Pumpkin spice is NOT everything nice.

Jaime Milan
September 27, 2019
Getty / johnandersonphoto

Can we talk about pumpkin spice for a sec? The spice mixture—made with spices like cinnamon, nutmeg, ginger, allspice and cloves—is warming and naturally sweet. A sprinkle of it in a cup of coffee on a chilly fall morning is delightful. But there's a major disparity between the pumpkin pie spice blend you sprinkle into your favorite pumpkin bread recipe and the sugar-laden PSLs you buy at the coffee shop.

Come mid-August, when the weather is still hovering steadily around 90 degrees (at least where I live), pumpkin spice snacks, candles and coffees seem to emerge from the ether. "It's too soon," I whisper, as I walk down the grocery store aisle, but the pumpkin spice gods do not hear my silent pleas. Instead, my every sense is assaulted with potpourri-esque smells and neon orange packaging. Taylor Swift plays in the background and someone passes by me wearing a shirt that says, "Pumpkin Spice and Everything Nice." I hear the pumpkin gods laughing at me, mocking me.

Okay, so maybe I'm being a *tad* dramatic, but hear me out: My dog doesn't need pumpkin spice treats, my husband can get ready without pumpkin spice aftershave and I *definitely* don't want to try pumpkin spice kale chips or marshmallows. It's just gross.

I'm convinced that a bunch of marketing folks sat around a conference table a few years ago, saw that "pumpkin spice flavor" was trending and decided to find the cheapest possible way to replicate the spice's flavor. But they couldn't quite execute, since all-things pumpkin spice seem to have cloying syrups and gag-inducing mixes that make them taste like a Bath and Body Works candle.
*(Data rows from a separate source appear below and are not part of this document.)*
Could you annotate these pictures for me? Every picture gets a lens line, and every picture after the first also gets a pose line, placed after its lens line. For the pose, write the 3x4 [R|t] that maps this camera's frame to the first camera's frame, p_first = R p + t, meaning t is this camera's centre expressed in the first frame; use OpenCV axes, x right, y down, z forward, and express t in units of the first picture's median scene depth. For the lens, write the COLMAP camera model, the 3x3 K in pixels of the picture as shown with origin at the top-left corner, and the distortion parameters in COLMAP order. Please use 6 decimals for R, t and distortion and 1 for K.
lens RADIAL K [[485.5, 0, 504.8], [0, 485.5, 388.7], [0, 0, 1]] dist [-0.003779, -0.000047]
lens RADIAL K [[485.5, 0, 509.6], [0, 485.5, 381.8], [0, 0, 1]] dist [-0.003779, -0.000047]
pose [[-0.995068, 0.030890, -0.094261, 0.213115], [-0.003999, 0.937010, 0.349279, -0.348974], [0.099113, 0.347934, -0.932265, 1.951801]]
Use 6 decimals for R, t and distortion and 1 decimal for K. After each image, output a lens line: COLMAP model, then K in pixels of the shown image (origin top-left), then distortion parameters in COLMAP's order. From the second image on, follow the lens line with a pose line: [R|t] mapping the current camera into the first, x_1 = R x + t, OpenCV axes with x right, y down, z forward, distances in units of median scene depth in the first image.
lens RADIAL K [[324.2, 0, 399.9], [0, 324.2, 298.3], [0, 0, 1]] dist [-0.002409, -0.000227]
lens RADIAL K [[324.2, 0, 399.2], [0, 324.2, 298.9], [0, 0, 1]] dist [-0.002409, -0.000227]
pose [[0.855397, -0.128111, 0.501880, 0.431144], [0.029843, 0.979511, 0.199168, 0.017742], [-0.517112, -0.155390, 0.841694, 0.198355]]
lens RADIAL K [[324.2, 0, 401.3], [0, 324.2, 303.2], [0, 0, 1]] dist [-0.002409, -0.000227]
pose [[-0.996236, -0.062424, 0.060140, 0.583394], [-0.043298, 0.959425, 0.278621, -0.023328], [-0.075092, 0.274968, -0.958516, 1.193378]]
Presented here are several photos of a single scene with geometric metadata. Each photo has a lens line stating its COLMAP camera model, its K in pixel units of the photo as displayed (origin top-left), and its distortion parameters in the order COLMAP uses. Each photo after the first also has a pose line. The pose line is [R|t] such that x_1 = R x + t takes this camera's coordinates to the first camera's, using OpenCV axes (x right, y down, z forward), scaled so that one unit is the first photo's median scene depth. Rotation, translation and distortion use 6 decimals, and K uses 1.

To me, pumpkin spice flavoring is the "live, laugh, love" decorative sign of the food world. I feel like it's an ironic or overplayed joke, but it's been going strong for so long that it's not going away any time soon. In fact, according to a recent survey from Spice Islands, 46 percent of Americans say they consume more pumpkin spice than chocolate during the fall season. You know what holiday rolls around in the "fall season?" HALLOWEEN! How is nearly half of our country consuming more pumpkin spice than chocolate, a far-superior treat?!

I realize we have bigger issues in our world than discussing how gross pumpkin spice flavoring is; I also know that people have weird or sentimental food attachments. I'm not trying to take away your joy if you *love* chugging a pumpkin spice latte or sampling new pumpkin products as soon as the first leaf falls, but all of that sugary syrup and fake pumpkin flavor makes me want to hide in my bed and hibernate until winter.

Clearly I have ~*feelings*~ about this topic matter, and I should probably just take a breather. Maybe a cup of the pumpkin-spice tea I have sitting on my desk will help me calm down.